4. In the United Kingdom, Conditional Free Agreements (CFAs) have significantly reduced barriers to access to justice, including in libel proceedings. This has emboldened prospective claimants to take action more frequently. Defamation is expressly excluded from the Conditional Fee Agreements Order 2013, meaning their unrestricted use is effectively encouraged by the Government. Their use has led to some pernicious outcomes, including proceedings now costing up to 140 times as much as in continental Europe (see report by Oxford’s Centre for Socio-Legal Studies in 2008, which prompted the then-Government to state it would act, without actually doing so concretely). However, it has also ensured that there is no disparity of access to justice between larger and smaller prospective claimants, or between claimants and defendants. Furthermore, the general rule in 44.3 of the Civil Procedure Rules and the general availability of After The Event (ATE) insurance ensure that losses by unsuccessful claimants will be only proportionate, and media outlets cannot mount unreasonably well-resourced defences. Thus, CFAs ensure that claims that are unsuccessful do not leave a claimant substantively out of pocket, and thus do not deter action where it is entered into in good faith. As such, there is no reason to require defendants to pay claimants’ costs unless the claim is successful.

5. Not only will the use of the powers under Section 40 increase the number of claims, and the burden imposed on publishers where claims are unsuccessful – which are figures requested by the consultation document – but it will increase the proportion of claims that are spurious. In an age wherein action is reported widely, the mere taking of action is often seen as half-way a statement of wrongdoing by the defendant. The taking of action imposes reputational damage on the defendant, in an industry in which reputation for trustworthiness is a publication’s foremost asset. However, the proportion of actions that are spurious will rise if the powers under Section 40 are used: imposing a further non-pecuniary cost that will undermine trust in publishers. This would run counter to the Government’s objectives. It is therefore recommended that further metrics, such as the proportion of claims that are spurious, are examined.

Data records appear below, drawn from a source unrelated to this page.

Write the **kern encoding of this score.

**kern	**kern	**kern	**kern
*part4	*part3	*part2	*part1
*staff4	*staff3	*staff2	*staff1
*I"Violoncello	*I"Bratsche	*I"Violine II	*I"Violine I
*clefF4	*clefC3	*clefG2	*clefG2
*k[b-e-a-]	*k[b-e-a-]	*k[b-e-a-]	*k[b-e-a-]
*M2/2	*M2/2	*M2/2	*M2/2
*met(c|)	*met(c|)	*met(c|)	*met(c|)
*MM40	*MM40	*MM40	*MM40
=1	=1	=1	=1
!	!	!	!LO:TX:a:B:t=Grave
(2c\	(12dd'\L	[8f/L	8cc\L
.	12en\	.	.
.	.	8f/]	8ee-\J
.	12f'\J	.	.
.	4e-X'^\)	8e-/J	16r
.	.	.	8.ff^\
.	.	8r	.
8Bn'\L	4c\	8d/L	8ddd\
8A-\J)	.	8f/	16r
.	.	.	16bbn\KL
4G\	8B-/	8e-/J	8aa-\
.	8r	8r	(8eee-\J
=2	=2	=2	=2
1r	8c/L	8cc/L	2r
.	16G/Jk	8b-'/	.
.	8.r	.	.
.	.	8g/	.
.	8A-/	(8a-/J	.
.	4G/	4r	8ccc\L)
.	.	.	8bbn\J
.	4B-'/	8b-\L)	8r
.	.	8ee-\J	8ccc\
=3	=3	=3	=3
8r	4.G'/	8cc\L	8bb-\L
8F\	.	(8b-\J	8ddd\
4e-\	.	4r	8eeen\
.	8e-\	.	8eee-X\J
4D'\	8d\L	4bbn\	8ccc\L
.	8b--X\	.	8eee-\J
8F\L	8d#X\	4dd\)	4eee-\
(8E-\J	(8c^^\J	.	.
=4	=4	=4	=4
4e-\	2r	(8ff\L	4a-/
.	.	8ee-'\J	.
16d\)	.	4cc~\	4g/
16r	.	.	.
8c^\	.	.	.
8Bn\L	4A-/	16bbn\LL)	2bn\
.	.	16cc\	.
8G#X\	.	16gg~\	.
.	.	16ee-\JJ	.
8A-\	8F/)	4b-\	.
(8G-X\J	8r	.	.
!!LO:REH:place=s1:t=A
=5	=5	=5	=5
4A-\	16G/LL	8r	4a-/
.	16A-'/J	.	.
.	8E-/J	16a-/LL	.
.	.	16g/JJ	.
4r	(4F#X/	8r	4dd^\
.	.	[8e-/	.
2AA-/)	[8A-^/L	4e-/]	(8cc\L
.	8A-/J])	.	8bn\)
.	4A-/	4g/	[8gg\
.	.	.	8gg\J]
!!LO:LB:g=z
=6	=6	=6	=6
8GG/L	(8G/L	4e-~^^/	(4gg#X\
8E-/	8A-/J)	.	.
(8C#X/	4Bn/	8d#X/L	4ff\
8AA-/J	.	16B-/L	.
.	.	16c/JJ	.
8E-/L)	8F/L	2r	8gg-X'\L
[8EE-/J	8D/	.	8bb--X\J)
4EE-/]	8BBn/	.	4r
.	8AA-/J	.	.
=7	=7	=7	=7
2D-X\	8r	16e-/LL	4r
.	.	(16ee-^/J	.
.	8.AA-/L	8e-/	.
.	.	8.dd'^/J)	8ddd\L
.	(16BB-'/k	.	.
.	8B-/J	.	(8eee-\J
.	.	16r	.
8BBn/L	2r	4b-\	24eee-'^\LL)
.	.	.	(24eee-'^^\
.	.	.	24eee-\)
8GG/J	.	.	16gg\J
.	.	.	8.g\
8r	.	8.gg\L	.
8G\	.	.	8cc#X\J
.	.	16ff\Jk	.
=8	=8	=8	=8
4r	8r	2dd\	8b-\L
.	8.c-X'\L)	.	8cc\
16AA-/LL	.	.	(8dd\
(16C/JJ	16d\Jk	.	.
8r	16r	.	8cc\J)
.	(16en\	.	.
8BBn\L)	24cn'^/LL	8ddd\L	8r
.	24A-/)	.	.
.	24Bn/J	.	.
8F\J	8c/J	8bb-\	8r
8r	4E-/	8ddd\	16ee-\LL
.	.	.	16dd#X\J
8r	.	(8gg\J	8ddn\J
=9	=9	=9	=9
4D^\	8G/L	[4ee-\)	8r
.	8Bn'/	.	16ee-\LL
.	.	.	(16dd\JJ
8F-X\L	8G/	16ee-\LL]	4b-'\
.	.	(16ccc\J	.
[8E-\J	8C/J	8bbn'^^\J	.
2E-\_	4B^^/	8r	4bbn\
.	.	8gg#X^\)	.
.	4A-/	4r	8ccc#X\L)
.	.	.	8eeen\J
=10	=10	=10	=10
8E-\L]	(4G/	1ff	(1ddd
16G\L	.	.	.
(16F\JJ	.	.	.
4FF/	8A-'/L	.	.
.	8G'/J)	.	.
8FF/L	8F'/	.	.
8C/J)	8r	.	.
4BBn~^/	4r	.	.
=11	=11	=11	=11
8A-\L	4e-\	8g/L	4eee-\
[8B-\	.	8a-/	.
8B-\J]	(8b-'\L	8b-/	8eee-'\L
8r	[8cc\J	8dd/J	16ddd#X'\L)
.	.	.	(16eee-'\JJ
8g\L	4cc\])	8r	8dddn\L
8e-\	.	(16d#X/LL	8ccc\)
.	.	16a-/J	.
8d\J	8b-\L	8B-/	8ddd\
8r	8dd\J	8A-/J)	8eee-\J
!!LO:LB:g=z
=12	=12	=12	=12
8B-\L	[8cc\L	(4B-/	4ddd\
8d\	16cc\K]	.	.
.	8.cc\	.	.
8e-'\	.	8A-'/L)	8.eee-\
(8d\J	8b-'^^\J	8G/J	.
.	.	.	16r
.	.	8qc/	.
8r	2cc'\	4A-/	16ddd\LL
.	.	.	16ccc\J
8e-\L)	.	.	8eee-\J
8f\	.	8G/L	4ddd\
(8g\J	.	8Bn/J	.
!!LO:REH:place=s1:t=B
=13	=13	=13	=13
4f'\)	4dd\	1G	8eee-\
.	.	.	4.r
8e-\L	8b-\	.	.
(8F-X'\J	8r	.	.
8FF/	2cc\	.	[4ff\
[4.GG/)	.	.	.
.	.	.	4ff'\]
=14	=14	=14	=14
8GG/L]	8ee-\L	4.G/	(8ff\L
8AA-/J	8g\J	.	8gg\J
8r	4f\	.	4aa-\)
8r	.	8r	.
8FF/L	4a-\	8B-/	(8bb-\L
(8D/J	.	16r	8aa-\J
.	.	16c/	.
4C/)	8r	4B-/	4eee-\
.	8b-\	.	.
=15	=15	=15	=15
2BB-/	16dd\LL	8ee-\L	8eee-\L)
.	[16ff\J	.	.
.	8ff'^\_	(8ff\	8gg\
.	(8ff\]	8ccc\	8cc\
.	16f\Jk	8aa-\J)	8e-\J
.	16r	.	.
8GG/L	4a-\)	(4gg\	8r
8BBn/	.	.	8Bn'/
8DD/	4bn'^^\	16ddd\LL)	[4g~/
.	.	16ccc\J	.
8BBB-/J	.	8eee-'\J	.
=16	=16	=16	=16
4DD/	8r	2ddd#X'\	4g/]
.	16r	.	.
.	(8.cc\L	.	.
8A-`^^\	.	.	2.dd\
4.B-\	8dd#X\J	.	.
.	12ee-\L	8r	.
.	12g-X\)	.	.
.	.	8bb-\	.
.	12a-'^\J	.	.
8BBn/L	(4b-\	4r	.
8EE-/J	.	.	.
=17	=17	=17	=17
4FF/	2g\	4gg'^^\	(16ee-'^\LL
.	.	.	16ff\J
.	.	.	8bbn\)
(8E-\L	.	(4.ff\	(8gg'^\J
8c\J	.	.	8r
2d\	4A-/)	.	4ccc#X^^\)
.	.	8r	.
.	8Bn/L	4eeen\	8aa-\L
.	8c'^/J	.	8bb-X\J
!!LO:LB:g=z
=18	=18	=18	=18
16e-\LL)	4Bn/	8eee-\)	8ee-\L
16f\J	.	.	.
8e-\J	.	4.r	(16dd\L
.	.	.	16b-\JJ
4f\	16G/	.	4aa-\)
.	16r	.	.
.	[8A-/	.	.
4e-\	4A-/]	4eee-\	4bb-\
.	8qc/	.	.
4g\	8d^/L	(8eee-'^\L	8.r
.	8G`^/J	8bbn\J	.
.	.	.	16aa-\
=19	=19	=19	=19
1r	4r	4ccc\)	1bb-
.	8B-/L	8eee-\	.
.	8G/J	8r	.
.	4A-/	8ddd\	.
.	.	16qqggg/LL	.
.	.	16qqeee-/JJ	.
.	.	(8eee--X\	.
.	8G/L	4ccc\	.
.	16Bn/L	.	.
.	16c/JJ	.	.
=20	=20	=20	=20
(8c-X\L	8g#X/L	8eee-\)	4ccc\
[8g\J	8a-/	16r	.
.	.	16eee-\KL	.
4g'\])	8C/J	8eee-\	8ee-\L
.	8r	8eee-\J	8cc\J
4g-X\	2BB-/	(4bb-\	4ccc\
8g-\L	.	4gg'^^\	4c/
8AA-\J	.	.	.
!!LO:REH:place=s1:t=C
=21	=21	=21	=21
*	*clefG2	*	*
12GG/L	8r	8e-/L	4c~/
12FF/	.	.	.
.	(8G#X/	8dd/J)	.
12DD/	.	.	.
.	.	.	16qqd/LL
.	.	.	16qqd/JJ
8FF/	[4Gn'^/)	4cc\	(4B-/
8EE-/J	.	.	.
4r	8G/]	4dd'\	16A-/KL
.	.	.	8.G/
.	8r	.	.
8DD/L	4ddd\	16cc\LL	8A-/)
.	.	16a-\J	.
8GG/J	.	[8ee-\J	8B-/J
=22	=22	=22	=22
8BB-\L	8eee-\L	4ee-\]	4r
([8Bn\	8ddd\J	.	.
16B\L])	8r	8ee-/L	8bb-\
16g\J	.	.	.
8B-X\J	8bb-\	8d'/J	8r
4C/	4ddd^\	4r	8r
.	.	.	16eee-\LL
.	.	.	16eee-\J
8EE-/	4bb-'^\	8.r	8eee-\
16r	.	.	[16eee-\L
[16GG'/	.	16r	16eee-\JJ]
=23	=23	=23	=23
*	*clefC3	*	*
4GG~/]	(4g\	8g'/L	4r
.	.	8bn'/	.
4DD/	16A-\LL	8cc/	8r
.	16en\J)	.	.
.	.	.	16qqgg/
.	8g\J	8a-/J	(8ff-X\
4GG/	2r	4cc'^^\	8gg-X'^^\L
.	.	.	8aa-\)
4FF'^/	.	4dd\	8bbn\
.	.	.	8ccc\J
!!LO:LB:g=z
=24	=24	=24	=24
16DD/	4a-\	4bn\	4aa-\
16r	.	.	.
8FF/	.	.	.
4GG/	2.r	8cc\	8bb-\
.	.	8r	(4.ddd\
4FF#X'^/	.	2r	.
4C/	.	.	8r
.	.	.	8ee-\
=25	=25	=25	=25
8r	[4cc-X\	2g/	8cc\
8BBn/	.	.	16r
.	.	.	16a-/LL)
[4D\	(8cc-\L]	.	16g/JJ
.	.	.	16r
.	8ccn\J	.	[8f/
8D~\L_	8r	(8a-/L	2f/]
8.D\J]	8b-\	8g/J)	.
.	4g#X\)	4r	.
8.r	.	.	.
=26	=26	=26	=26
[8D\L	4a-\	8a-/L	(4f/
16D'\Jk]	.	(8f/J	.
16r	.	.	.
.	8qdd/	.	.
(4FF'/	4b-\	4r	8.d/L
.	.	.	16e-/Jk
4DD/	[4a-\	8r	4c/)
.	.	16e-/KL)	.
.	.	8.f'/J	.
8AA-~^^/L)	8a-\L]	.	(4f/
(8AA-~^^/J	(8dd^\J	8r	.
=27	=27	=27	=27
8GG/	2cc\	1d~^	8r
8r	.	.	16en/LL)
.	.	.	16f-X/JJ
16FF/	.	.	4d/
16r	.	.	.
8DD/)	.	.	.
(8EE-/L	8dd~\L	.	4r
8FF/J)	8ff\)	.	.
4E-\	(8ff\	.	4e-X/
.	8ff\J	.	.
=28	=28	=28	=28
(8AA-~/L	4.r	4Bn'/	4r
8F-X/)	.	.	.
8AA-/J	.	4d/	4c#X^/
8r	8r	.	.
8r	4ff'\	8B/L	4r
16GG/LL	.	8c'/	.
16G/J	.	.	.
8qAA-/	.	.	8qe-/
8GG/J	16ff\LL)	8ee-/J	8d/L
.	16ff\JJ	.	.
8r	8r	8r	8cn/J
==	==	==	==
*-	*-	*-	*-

6. The use of the powers in Section 40 would, however, turn this on its head, and encourage not just action taken in good faith, but also where it is taken in bad faith. Like the United States’ cost rules, it imposes a burden on a defendant even where a claim is unsuccessful, and it is likely that the outcome would be similar to the United States: a less courageous press and a less campaigning press; a less investigatory press and a less iconoclastic press; and ultimately, a less well-read press and a less-informative press. There is no rational policy basis to require further regulation of the press as a price to avoid this cost rule; defamation actions already exist and are thriving, with few issues of access to justice. If the intent of the legislation is to provide a chilling effect on the media, it is well-constructed; if the intent is to promote good standards in the media, where honest reporting is encouraged and dishonest reporting is penalised, section 40 ought to be repealed.